(Material to process Opens)
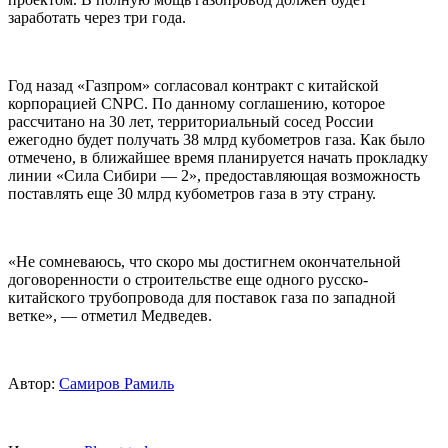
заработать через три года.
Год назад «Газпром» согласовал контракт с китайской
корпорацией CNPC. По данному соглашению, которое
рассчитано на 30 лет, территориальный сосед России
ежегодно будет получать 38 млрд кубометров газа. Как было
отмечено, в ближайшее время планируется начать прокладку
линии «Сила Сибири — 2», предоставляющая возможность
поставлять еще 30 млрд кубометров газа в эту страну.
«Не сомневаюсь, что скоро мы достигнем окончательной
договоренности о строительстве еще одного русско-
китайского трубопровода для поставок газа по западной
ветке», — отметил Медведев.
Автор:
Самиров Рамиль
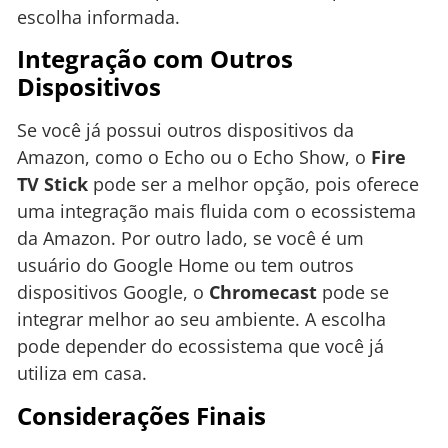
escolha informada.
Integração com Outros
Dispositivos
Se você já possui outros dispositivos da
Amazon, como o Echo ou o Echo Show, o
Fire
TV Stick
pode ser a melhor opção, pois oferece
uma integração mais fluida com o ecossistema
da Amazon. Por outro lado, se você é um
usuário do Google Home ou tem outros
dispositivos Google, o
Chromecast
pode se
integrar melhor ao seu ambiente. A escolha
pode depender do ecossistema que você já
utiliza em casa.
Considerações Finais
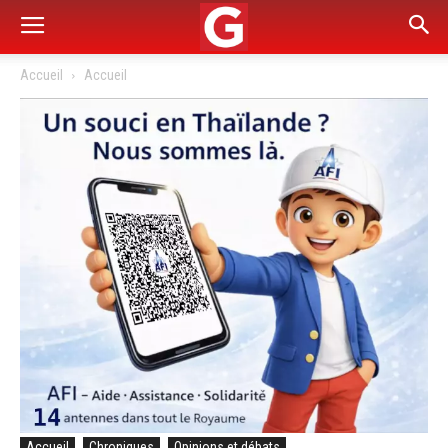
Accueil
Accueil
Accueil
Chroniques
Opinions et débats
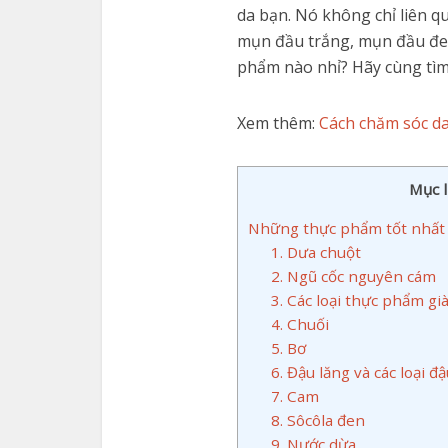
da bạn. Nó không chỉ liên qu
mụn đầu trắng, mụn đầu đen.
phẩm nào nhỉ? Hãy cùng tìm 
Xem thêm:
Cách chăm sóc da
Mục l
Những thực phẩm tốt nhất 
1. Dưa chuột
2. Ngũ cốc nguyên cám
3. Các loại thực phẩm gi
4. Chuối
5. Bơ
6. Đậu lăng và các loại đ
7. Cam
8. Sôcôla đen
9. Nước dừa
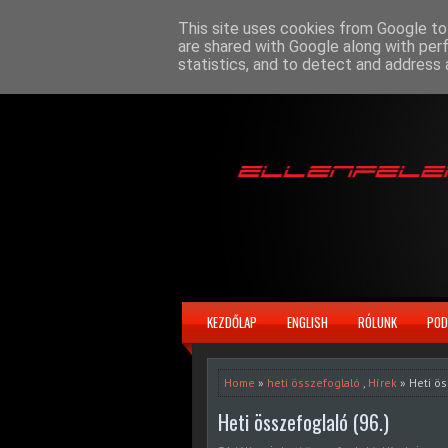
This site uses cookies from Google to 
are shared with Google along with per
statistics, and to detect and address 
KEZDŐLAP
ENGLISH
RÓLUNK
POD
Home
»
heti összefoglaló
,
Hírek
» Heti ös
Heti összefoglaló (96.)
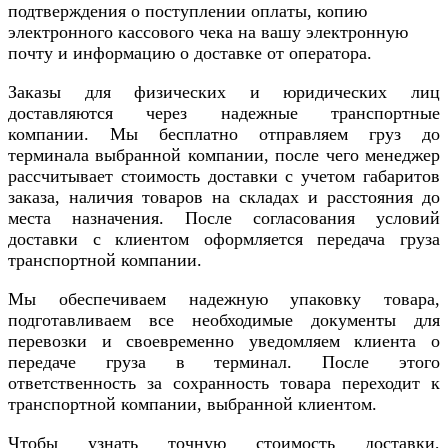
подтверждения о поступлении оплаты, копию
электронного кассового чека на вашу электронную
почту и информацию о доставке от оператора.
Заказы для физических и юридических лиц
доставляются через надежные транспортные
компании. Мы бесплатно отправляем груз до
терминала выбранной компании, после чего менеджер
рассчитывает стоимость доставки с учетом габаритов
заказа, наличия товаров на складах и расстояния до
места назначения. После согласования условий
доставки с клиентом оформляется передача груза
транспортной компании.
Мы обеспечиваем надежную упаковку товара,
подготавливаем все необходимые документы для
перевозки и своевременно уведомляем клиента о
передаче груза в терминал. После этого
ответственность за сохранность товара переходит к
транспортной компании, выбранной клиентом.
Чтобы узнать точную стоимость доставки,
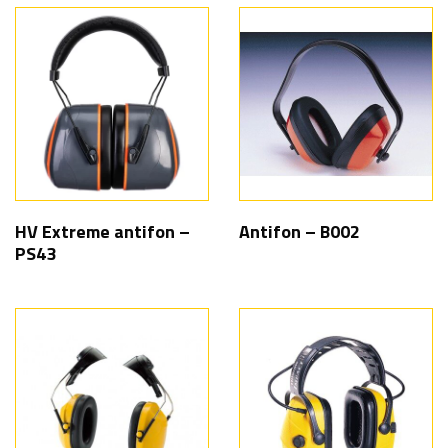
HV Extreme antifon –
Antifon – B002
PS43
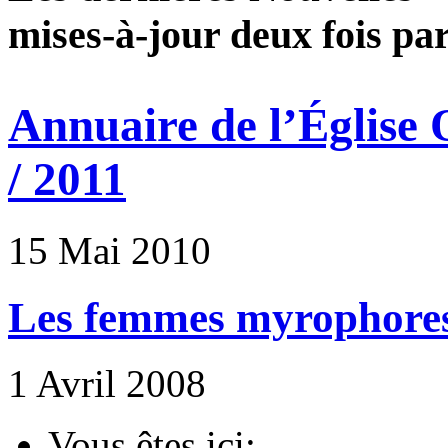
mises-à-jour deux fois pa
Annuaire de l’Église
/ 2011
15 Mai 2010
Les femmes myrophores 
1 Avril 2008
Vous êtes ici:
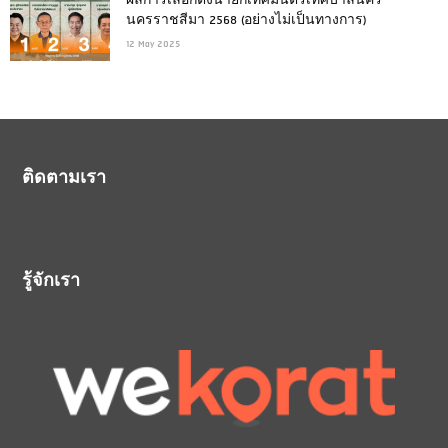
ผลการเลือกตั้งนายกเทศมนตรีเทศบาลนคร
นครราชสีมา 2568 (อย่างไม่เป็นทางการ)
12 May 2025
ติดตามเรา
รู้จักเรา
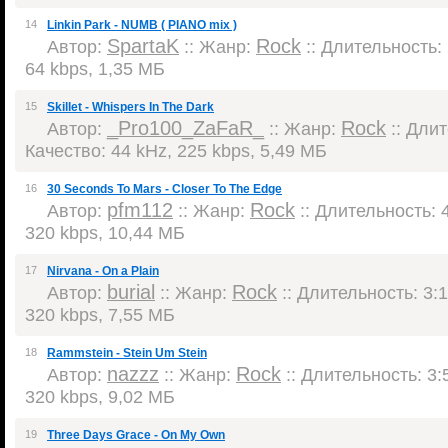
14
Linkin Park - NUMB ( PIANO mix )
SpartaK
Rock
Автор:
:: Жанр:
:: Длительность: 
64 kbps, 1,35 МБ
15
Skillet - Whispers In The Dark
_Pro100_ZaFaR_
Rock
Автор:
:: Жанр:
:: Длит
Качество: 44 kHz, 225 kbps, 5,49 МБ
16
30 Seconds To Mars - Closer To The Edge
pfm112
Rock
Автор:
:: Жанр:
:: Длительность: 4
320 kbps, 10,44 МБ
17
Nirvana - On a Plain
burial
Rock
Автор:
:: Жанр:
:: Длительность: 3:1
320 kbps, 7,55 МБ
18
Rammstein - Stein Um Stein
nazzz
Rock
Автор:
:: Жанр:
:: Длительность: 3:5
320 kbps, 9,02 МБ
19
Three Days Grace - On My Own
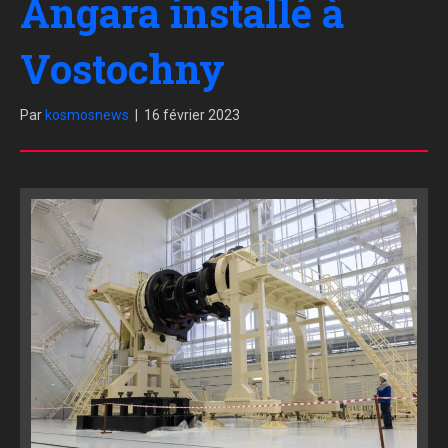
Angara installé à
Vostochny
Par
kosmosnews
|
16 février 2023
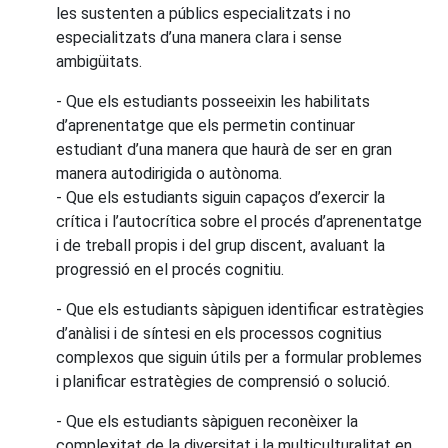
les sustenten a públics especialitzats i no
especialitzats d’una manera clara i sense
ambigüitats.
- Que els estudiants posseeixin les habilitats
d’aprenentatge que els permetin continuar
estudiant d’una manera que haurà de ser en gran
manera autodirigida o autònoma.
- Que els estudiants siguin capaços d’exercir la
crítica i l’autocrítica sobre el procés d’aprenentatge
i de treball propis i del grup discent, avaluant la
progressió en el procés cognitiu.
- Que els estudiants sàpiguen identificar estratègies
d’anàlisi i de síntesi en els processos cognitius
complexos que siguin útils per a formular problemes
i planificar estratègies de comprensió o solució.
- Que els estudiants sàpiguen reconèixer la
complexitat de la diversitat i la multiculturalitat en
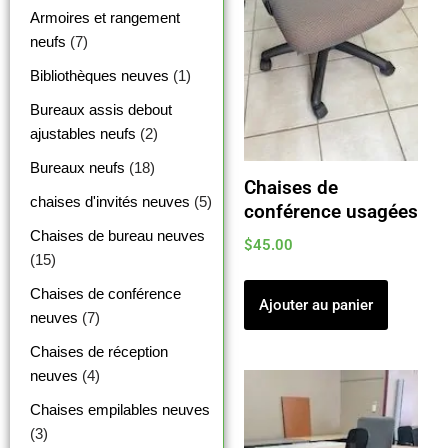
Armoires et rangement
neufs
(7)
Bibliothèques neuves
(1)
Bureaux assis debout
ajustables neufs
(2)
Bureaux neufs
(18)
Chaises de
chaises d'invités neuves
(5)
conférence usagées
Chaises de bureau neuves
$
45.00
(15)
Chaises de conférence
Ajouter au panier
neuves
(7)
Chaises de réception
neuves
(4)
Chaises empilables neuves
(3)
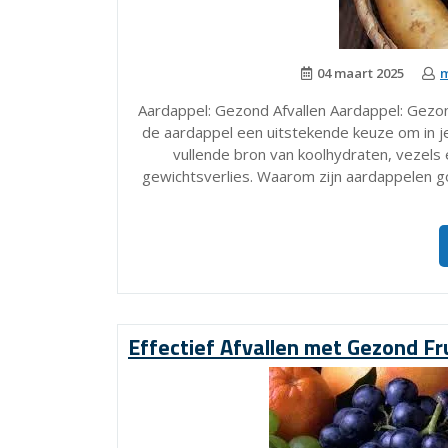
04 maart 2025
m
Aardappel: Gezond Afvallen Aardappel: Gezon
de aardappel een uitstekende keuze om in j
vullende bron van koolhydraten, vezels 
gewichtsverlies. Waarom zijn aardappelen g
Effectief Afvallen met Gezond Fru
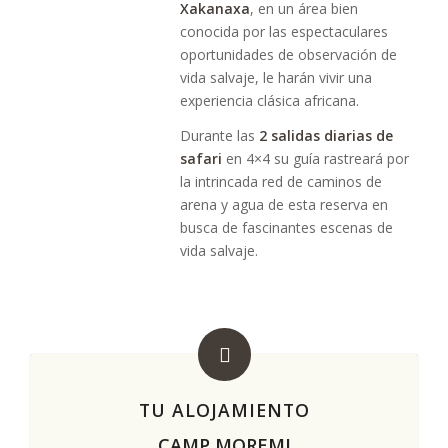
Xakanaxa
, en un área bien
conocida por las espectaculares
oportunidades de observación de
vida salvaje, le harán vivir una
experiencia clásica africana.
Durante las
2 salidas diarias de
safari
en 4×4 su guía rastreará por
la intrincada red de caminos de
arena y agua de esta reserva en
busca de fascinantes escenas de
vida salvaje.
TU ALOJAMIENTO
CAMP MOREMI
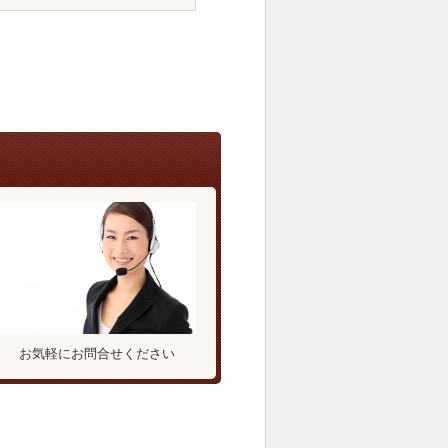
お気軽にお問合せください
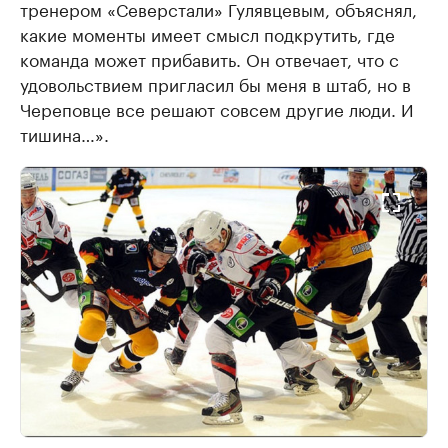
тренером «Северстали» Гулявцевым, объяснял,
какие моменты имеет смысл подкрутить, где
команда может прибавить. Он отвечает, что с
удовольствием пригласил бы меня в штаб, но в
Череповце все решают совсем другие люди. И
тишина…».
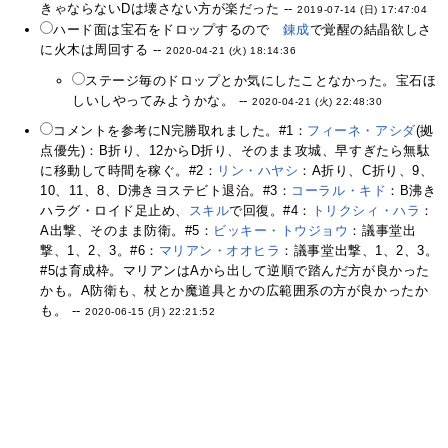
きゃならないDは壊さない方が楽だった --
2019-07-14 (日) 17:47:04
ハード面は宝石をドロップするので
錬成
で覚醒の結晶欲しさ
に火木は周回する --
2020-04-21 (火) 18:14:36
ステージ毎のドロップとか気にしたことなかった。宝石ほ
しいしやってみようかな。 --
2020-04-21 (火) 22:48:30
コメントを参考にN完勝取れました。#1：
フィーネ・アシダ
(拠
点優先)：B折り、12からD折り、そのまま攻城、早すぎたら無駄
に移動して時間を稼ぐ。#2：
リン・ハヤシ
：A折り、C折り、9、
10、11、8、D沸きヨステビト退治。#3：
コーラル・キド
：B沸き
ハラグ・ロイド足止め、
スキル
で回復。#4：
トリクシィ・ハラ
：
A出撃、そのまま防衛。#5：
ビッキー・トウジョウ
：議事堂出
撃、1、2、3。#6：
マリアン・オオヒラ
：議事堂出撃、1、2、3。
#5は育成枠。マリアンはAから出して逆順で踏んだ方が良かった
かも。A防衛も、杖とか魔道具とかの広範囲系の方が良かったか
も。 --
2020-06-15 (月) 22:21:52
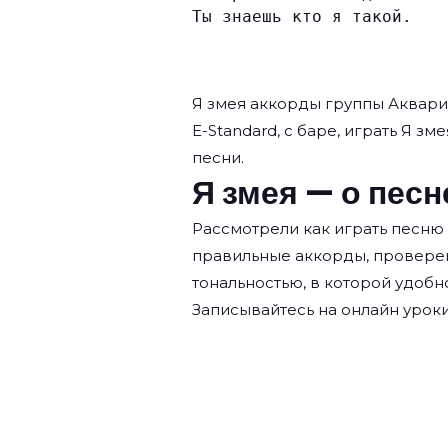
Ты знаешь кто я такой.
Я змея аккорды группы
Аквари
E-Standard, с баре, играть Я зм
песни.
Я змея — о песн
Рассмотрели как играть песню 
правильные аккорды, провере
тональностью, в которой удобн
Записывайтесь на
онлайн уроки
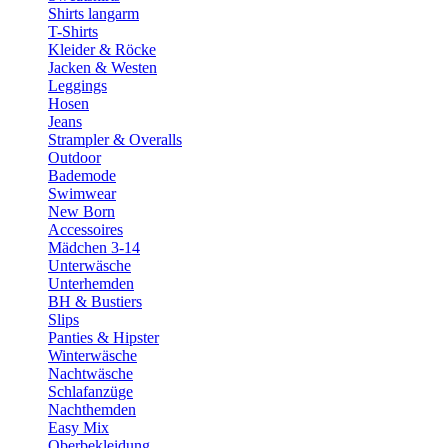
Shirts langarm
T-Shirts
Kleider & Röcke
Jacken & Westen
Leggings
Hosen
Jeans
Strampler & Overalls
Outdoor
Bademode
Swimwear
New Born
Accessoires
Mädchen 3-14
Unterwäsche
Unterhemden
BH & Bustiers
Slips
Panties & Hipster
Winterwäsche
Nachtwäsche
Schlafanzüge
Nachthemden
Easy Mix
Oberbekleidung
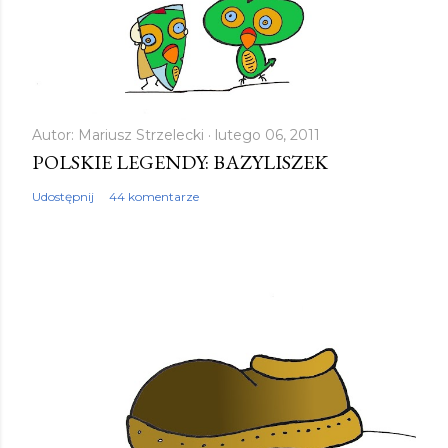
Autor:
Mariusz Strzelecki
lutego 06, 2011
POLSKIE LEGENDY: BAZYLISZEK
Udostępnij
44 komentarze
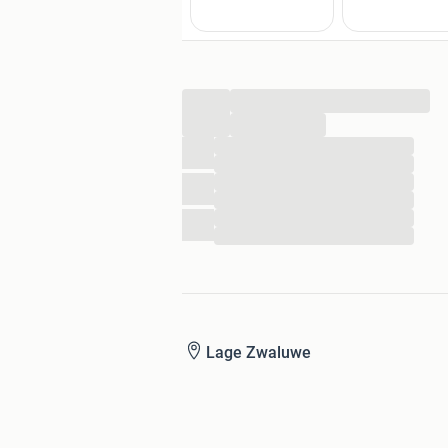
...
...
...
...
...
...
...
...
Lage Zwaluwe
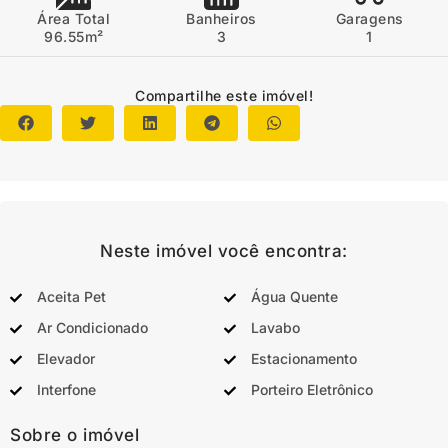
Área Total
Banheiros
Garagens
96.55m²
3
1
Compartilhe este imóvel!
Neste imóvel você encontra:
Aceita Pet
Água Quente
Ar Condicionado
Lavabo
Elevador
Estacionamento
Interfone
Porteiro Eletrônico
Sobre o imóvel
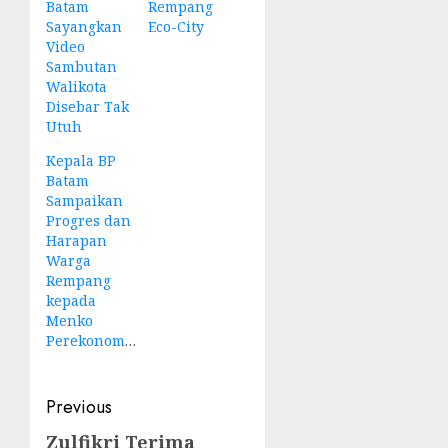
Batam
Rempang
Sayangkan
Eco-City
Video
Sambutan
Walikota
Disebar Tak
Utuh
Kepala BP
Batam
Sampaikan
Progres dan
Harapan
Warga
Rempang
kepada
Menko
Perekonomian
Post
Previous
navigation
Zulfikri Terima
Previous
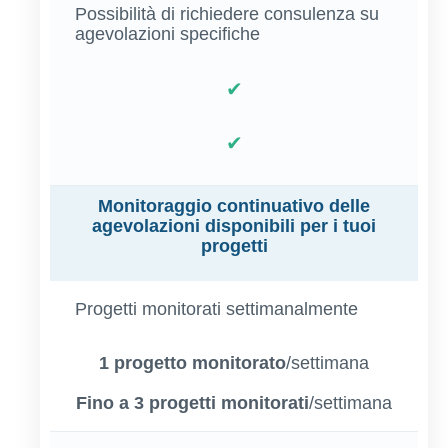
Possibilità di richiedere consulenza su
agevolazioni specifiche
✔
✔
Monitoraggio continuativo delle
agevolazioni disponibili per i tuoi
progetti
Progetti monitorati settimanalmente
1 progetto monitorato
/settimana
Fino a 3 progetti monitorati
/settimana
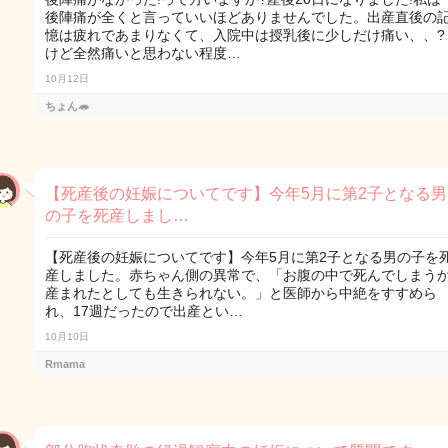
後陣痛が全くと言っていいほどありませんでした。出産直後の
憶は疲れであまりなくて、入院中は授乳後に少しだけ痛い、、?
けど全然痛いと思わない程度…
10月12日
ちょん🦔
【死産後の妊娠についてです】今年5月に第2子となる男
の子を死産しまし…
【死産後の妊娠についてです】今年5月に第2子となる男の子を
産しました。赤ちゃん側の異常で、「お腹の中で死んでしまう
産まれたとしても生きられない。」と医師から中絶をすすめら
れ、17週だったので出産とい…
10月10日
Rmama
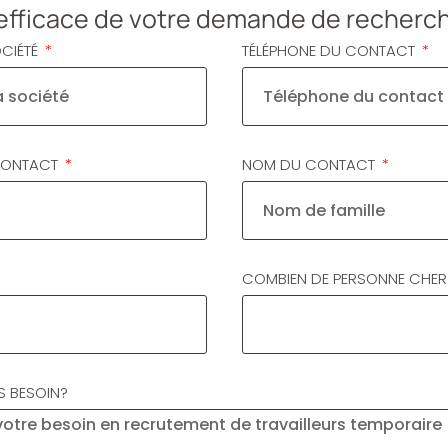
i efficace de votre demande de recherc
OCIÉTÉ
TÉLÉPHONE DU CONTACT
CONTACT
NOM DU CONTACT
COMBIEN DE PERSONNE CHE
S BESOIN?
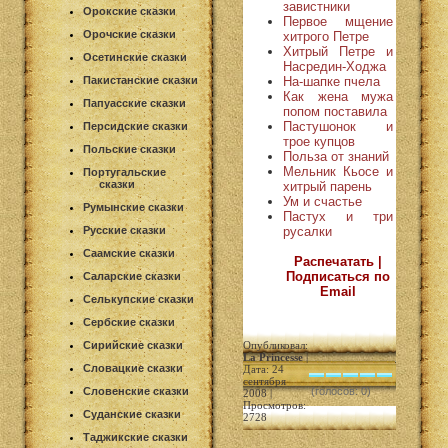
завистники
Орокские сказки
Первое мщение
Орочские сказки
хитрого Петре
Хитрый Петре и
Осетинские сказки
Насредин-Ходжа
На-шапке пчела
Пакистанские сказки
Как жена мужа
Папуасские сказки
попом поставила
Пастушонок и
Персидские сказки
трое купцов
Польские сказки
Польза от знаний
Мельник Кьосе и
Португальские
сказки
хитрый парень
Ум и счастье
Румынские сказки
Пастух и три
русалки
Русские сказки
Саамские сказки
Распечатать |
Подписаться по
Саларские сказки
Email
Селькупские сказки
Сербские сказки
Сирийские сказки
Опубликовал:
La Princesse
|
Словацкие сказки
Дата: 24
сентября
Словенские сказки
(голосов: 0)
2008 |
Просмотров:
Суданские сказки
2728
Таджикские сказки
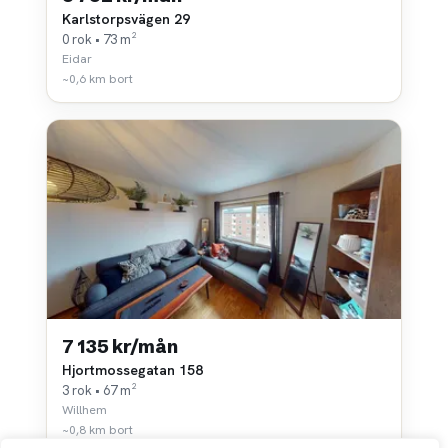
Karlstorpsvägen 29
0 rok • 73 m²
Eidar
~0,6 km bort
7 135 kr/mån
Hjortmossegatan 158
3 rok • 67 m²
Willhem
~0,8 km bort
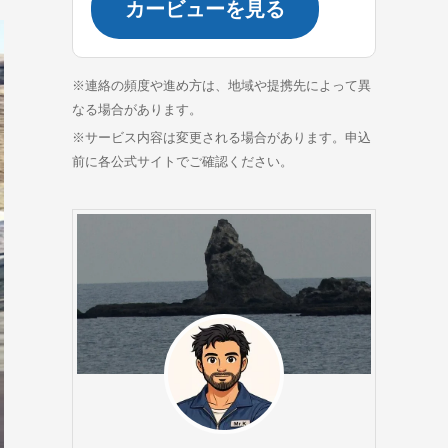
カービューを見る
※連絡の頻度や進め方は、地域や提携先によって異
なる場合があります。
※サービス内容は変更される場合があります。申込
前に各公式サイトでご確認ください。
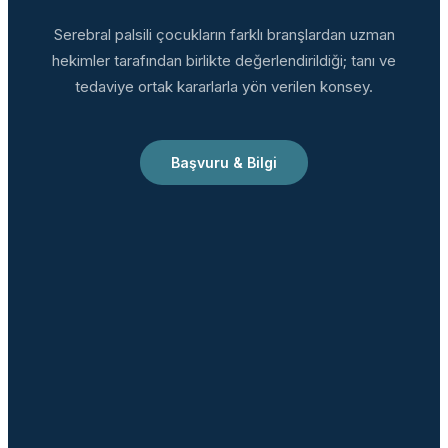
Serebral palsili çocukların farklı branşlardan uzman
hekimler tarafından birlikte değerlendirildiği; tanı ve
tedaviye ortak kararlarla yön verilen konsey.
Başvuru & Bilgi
(Material to process Closes)
* _Task goal_
The answer must consist of every line above that holds the string "выбранной", copied exactly.

* _Solution_
терминала выбранной компании, после чего менеджер
транспортной компании, выбранной клиентом.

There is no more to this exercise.